Aenveerd in afwachting de verzekering myner gevoelens van byzondere hoogachting.
Uw Dienaer en Vriend,
Conscience.
Hieronder deel ik eenige reken mede van het verslag over het bezoek van eenige leden der ‘Vriendschap’ aan Conscience.
‘De Heer Conscience heeft omtrent twee uren en half in gesprek geweest met de Kommissie en haer onder a dere gezegd: dat hy de Maetschappy “De Vriendschap” sedert lang voordeeliglyk kende; dat hij hare poogingen ter bevordering der Vlaemsche Zaek, en wending ten hoogste prees dat hy de uitschryving tot het geven van eenen Vlaemsche Letterkundigen Pryskamp looffelyk vond en goedkeurde; en eindelyk beloofd heeft dat, zoodra zyne bezigheden het hem zullen toelaten, hy op zyne beurt het Genootschap een bezoek zal komen doen.’(verslagb.).
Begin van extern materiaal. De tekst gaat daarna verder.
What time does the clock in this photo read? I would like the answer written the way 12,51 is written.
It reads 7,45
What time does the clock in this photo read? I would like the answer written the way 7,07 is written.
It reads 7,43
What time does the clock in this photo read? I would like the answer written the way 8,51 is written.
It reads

Onze Vlaamsche romanschrijver hield zijn woord.
Op Zondag 20 September 1857, bood ‘De Vriendschap’ den jongen Ferdinand Callebert, winnaar van den tweeden prijs van Rome in de Schilderkunst, een banket aan op het stadhuis: Hendrik Conscience, was er als echte kunstminnaar, aanwezig; bij het nagerecht, bedankte hij ‘De Vriendschap’ om haar gulhartig onthaal, en bewees duidelijk dat onze maatschappij veel kan bijdragen tot het vooruithelpen der Vlaamsche beweging. ‘Luidruchtige toejuichingen en de kreten “Leve Conscience!” volgden op deze redevoering.’ (verslagboek).
Later was Conscience tegenwoordig bij de plechtige prijsuitreiking van den letterkundigen prijskamp, in 't jaar 1858 door ‘De Vriendschap’ uitgeschreven.
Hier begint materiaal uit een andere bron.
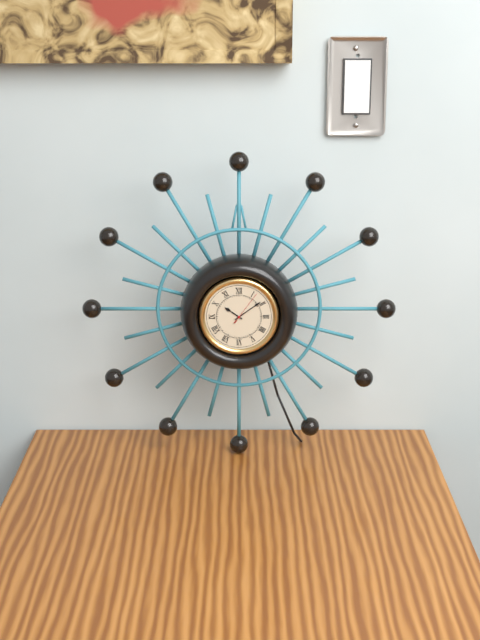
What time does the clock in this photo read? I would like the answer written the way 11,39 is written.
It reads 10,09
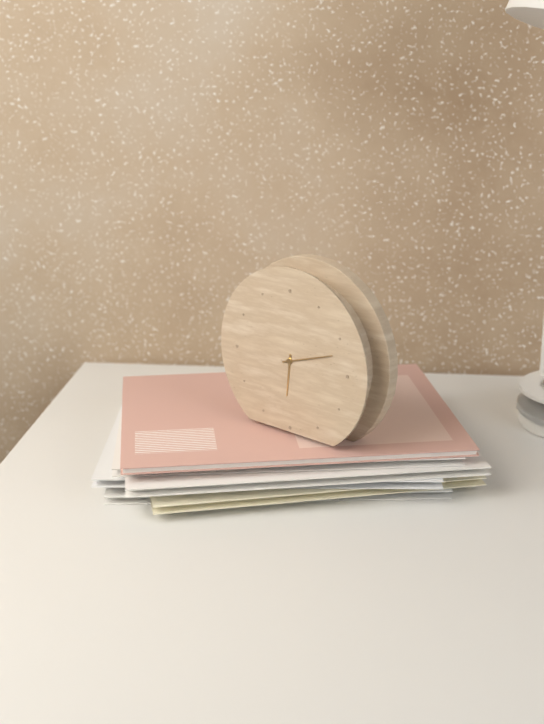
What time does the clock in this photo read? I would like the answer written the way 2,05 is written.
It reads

Na het banket in 't Stadhuis opgediend, waar Conscience in naam der Vlaamsche schrijvers een heildronk van den Heer Callebert beantwoordde -, vergastte ‘De Vriendschap’ haar bezoekers op een avondfeest, waar de prijzen zouden gegeven worden.
‘De Heer Conscience’ meldt het verslagboek, ‘die de eer had Mevrouw Courtmans te bekroonen, wendde zich tot de aenschouwers, (sic) en deed eene redevoering, byzonderlyk tot de Vrouwen gerigt. Hy handelde over den invloed dien zy, als jonge dochters, als echtgenooten en als moeders, op de samenleving uitoefenen; over hare pligten tot het Vaderland, over de hooge en heilige pligt der moeders om hare kinderen, van de wieg af te vereenzelvigen met alles wat Vlaemsch is, opdat hunne teedere ziel niet ontaaarde, opdat zy geene vreemdelingen in hun eigen land worden; maer echte Vlaemsche burgers, die hunne tael beoefenen, hunne zeden bewaren, en den moed hebben om ze beide te doen eerbiedigen. Hij stelde hun ten voorbeelde Mevrouw Courtmans, die zich niet vergenoegt met als gade en moeder voor de Vlaemsche Zaek gestreden te hebben, maer die zelfs als Weduwe in dien edelen stryd volhardt en eene eereplaats bekleedt in den kring der Vaderlandsche schryvers.
Deze aenspraek, vurige en zielroerende uitboezeming van den begaefden Redenaer, is voorzeker een zyner schoonste triomfen van welsprekendheid; ook werd zy door een daverende handgeklap en herhaelde vreugdegeroep begroet’ (Verslag van 11 April 1858).
Geen wonder dus dat ‘De Vriendschap’ voor de prijsuitreiking van haren tweeden letterkundigen wedstrijd, nogmaals de Vlaamsche aanmoedigingen van Conscience vurig wenschte.
Ongelukkiglijk kon de wensch der ‘Vriendschap’ niet verwezenlijkt worden.